The Spool / Movies
Asher Review: A Creaky Pre-90s Hitman Thriller
Try as they might, even genre giants like Ron Perlman and Famke Jannsen can’t elevate this dull, by-the-numbers hitman thriller. This piece was originally posted on Alcohollywood The ‘90s were peak years for the hitman genre. Between Tarantino, Rodriguez, and Jarmusch, the way we think about and view these agents of quiet doom has informed ... Asher Review: A Creaky Pre-90s Hitman Thriller

Try as they might, even genre giants like Ron Perlman and Famke Jannsen can’t elevate this dull, by-the-numbers hitman thriller.

This piece was originally posted on Alcohollywood

The ‘90s were peak years for the hitman genre. Between Tarantino, Rodriguez, and Jarmusch, the way we think about and view these agents of quiet doom has informed a lot of how we tell their tales. Their action scenes are more intense, the emotions and humanity of its characters deeper, the images of black-tied men with exaggerated accents cast aside for portrayals grounded at least partially in reality. Asher, however, seems content to exist in those early years of the ‘90s before these visionary directors came along, resulting in a dated, dull film that pulls its punches on both its emotion and action.

Asher follows its titular character, an aging hitman (Ron Perlman) who makes a modest living receiving hits out of a Brooklyn laundromat. Most of his orders come from a generic mob boss of some mysterious allegiance (Richard Dreyfuss). However, during a hit, Asher has a minor heart attack and meet-cute-falls into the apartment of Sophie (Famke Janssen). The two strike up a immediate relationship which only becomes more complicated when Asher’s newest hit begins to unravel in ways he doesn’t anticipate.

One of Asher’s most notable attributes is its stellar cast – which is a shame, since they’re sorely underutilized. There are few moments within the film where any of the cast seem to feel anything other than boredom. While Perlman has made one hell of a career with quiet, intimidating characters, here his grizzled enforcer just seems tired. Granted, that sort of thing could work: the idea of a hitman becoming bored with his job instead of exhausted isn’t a super well-worn path, but here it feels like a disappointing byproduct of poor direction. Much of this comes from the fact that Dreyfuss, Janssen, and Peter Facinelli all emote the same bland indifference in 90% of their lines. The sole standout is Jacqueline Bisset as Sophie’s dementia-riddled mother, who’s only in two scenes (much of her story being told by Janssen in single-line bursts of exposition). But when Bisset is onscreen, she’s able to infuse her character with enormous energy.

It also doesn’t help that Asher is an action-drama with poorly filmed action. Michael Caton-Jones (who attained success in the ‘90s with Doc Hollywood, Rob Roy, and The Jackal, followed by the infamous Basic Instinct 2) doesn’t seem to know how to handle these moments of intimate violence. Most of the gun fights are short and to the point, but they are often shot a little too far from the action and with a single-shot style. Instead of the frantic moments and the feeling of intensity, each fight scene is over before it even feels like it’s begun. One fight in a restaurant bathroom is even hidden behind a stall for half of its duration. Asher never really feels in danger, which causes the fights to feel bland and dull. Much of this single-shot, fixed camera style extends to the rest of the film. More often than not, it feels more like a low-budget indie pulled from the pre-Tarantino ‘90s than it does a movie made in the last year.

None of this is helped by Jay Zaretsky’s dull, cliché-ridden script. The motivation behind Asher’s hits are kept hidden from the audience, but when the reason his last hit went sideways is finally revealed to the audience, nothing to that effect has been seeded in the first two acts to make it feel natural. It’s a reveal that says, “Well, this is one of the only remaining characters, so it had to be him” more than a natural progression of the story. Much of the plot moves forward more out of convenience than action – at its worst, there are moments akin to The Room’s “it’s definitely cancer.”

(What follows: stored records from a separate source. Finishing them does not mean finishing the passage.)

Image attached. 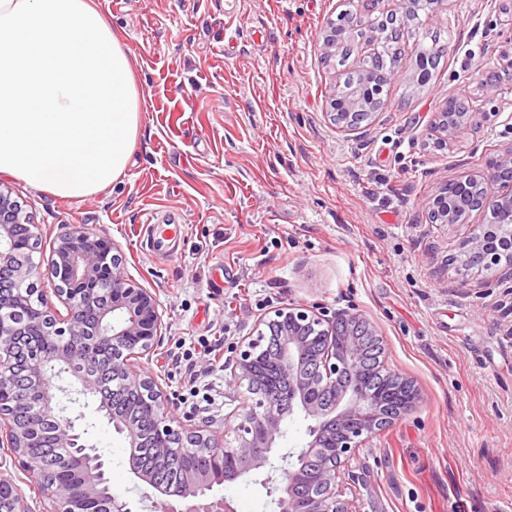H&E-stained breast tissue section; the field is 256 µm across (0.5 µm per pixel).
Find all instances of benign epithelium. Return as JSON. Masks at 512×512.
<instances>
[{
  "mask_svg": "<svg viewBox=\"0 0 512 512\" xmlns=\"http://www.w3.org/2000/svg\"><path fill=\"white\" fill-rule=\"evenodd\" d=\"M379 0H359L358 12L346 14L339 21L329 20L322 32L324 54L332 55L348 40L350 31L366 16L373 14ZM402 74L395 65L365 72L361 86L353 95H332L327 100V115L342 132L365 136L370 124L362 121V108L368 100H381L383 88ZM460 101L448 99L443 110L431 123L429 135L434 144L448 147L457 135L480 122L482 113L458 108ZM476 185L482 193H497L496 223L474 225L462 252L472 260H496L488 248L494 234L512 240V149L487 159L485 169L445 182L427 203L428 212L441 218V224L453 227L465 222L471 211L465 209ZM39 238L37 225L21 203L12 197L9 187L0 184V313L16 303L10 289L40 274L33 268L25 251ZM47 280L67 314L39 308L35 315L45 334L66 337L62 345L48 348L28 368L16 375H0V392L17 393L30 384L40 388L41 402L19 412L26 430L35 433L45 420L53 422L58 446L72 448L84 464L77 472L76 485H68L61 501L69 503L64 512H93L92 505L109 490L107 464L94 446L87 444L75 429V419L66 415L62 398L74 402L79 396H98L97 376L88 371L71 376L70 370L58 374L48 369L68 366L83 358L85 344L84 314L96 316L97 335L119 349L121 370L126 385L146 387L152 392L147 413L156 436L158 462L173 457L172 440L185 437L195 447L210 454L208 467L189 469L177 485L160 481L147 468L129 459L130 470L144 483L167 499L197 500L192 512H235L227 499L208 500L214 485L233 482L253 473L266 471L261 484L267 492L278 494V512H358L336 494L338 479L350 473L349 463L377 432L380 422L412 413L421 401L415 383L390 370L397 387L382 392L368 383L366 356L370 351L383 353V339L375 326L362 314L339 310L333 315L322 307L288 304L260 316L253 334L244 336L236 347V357L228 384L239 387L247 383L250 401L225 415L235 422L236 446L228 451L222 446V434L199 426H187L170 408L169 397L158 380L136 369L137 360L153 354L163 337L166 323L164 309L155 293L130 274L123 254L114 243L78 229L60 233L51 245L46 265ZM112 289V298L100 295ZM28 325L11 328L0 323V356L8 351L13 336ZM266 347L272 360L261 371L255 363L258 346ZM300 408L314 420L311 440L297 456L276 455L278 440L285 436L283 422L294 408ZM116 432L126 435L136 447L138 430L127 425L120 409L108 408L99 401ZM6 427L7 445L24 470L33 472L43 458L42 449L33 440H24L0 412V425ZM17 487L0 477V502L8 512L18 509Z\"/></svg>",
  "mask_w": 512,
  "mask_h": 512,
  "instance_id": "1",
  "label": "benign epithelium"
}]
</instances>
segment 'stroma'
Instances as JSON below:
<instances>
[{"mask_svg":"<svg viewBox=\"0 0 512 512\" xmlns=\"http://www.w3.org/2000/svg\"><path fill=\"white\" fill-rule=\"evenodd\" d=\"M129 49L146 98L128 169L111 187L62 199L8 180L41 234L46 263L67 227H83L122 251L131 275L159 297L167 331L138 362L178 399L177 417L223 429L247 397L227 385L226 361L258 316L290 303L352 308L383 338L385 365L412 379L422 402L373 435L344 479L364 512H512V295L501 267L457 270L454 258L489 208L448 228L430 223L427 202L442 183L481 171L512 148V41L498 0H447L425 20L445 53L418 86L417 38L400 43L402 76L385 87L367 136L338 131L326 114L336 73L321 31L348 0H95ZM236 47L225 52V37ZM498 69L487 97L483 68ZM466 95L485 112L452 148L427 144L448 98ZM178 224L181 240L159 257L142 224ZM221 338L224 363L199 358L195 371L214 405L181 403L185 377L175 344ZM80 399L68 414L108 463L114 495L132 512L155 508L129 470L130 442ZM27 512H51L34 478L0 447ZM237 512H277L254 479L213 489Z\"/></svg>","mask_w":512,"mask_h":512,"instance_id":"35a3bbf8","label":"stroma"}]
</instances>
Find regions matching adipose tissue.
I'll return each mask as SVG.
<instances>
[{
	"label": "adipose tissue",
	"instance_id": "obj_1",
	"mask_svg": "<svg viewBox=\"0 0 512 512\" xmlns=\"http://www.w3.org/2000/svg\"><path fill=\"white\" fill-rule=\"evenodd\" d=\"M143 104L91 0H0V175L94 196L124 176Z\"/></svg>",
	"mask_w": 512,
	"mask_h": 512
}]
</instances>
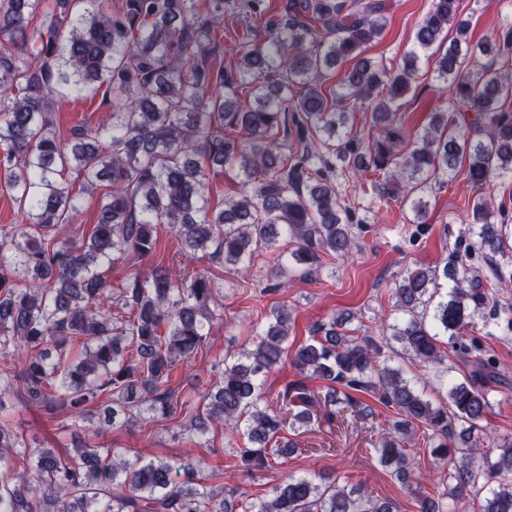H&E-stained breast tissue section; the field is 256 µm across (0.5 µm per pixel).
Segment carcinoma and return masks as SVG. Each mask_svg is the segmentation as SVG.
<instances>
[{"instance_id":"carcinoma-1","label":"carcinoma","mask_w":512,"mask_h":512,"mask_svg":"<svg viewBox=\"0 0 512 512\" xmlns=\"http://www.w3.org/2000/svg\"><path fill=\"white\" fill-rule=\"evenodd\" d=\"M43 0H0V179L13 193L24 223L0 234V359L21 390L0 389V413L32 407L71 410L82 420L103 398L112 407L104 421H140L148 412L176 414L170 382L180 362L209 343L223 317L224 284L187 267L136 270L112 289L104 270L129 251L151 252L165 224L190 260L209 253L242 276L280 233L296 243L291 260L258 281L279 288L298 272L314 276L320 255L349 257L356 248L352 209L339 195L337 178L350 172L385 176L364 195L415 194L431 182H451L465 171L478 190L512 182V70L494 59L512 52V11L475 45L460 0H431L414 34V47L395 68L362 56L387 22V0H288L285 14L268 17L265 0H124L120 11L106 0H53L43 30L28 31ZM243 29L236 70L214 65L224 37V16ZM262 27L257 42L253 28ZM455 36L448 38V32ZM430 59L448 89V106L407 152L397 100L413 87L420 57ZM475 56L492 62L470 68ZM343 63L336 92L322 90L325 72ZM118 103L111 121L81 125L63 142L54 127L53 97L101 86ZM250 104L239 103L243 90ZM380 101L372 112L377 131L360 136L336 102ZM235 166L245 176L235 197L212 211L200 160ZM73 170L80 184L64 178ZM108 182L90 229L70 224L82 195ZM477 230L465 245L502 253L512 225L493 219L481 195L472 203ZM72 225V233H60ZM394 295L407 318L389 326L401 353L421 368L442 363L440 337L465 356L466 379L438 375L448 401L433 402L402 369L387 364L382 346L367 336L321 324L313 342L291 362L299 379L264 401L261 377L286 353L290 312L282 307L252 347L225 364L205 395L207 421L193 415L185 428L201 433L215 423L243 435L248 465L275 470L287 456L278 443L285 428L307 427L324 398L327 420L347 414L363 420L374 409L349 391L369 393L393 413L379 425L380 463L405 480L413 472L407 448L412 424L426 429L429 453L448 462L442 497L457 502L472 494L478 512H512V438L493 448L472 429L491 407L489 386L496 361L480 339L463 342L474 317L487 334L512 332V307L498 306L483 280L457 264L409 270ZM332 383L321 396L306 380ZM345 388V399L336 386ZM343 407L336 410V403ZM17 457L32 467L15 471ZM0 512H238L224 488L206 486L197 468L162 458L99 448L73 451L27 444L0 421ZM248 512H398L356 486L318 483L312 477L277 479L269 496L244 504Z\"/></svg>"}]
</instances>
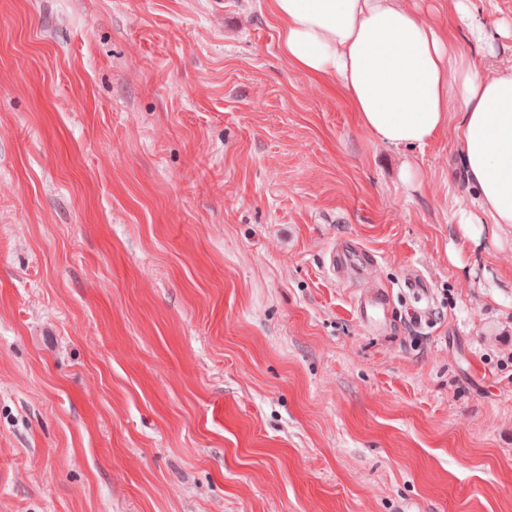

Asher feels like a movie that can’t decide what it wants to be. One moment it’s action; another, it’s dark romance; The next, honestly engaging family drama. To be fair, a (good) movie can be all three. But only if it commits, which Asher never does. Instead, it comes across as three films edited together into one. At its core, though, Asher just can’t climb out of the depths of its direct-to-video exploitation attitudes.

Asher cleans its guns in theaters, digital and on VOD Friday, December 7.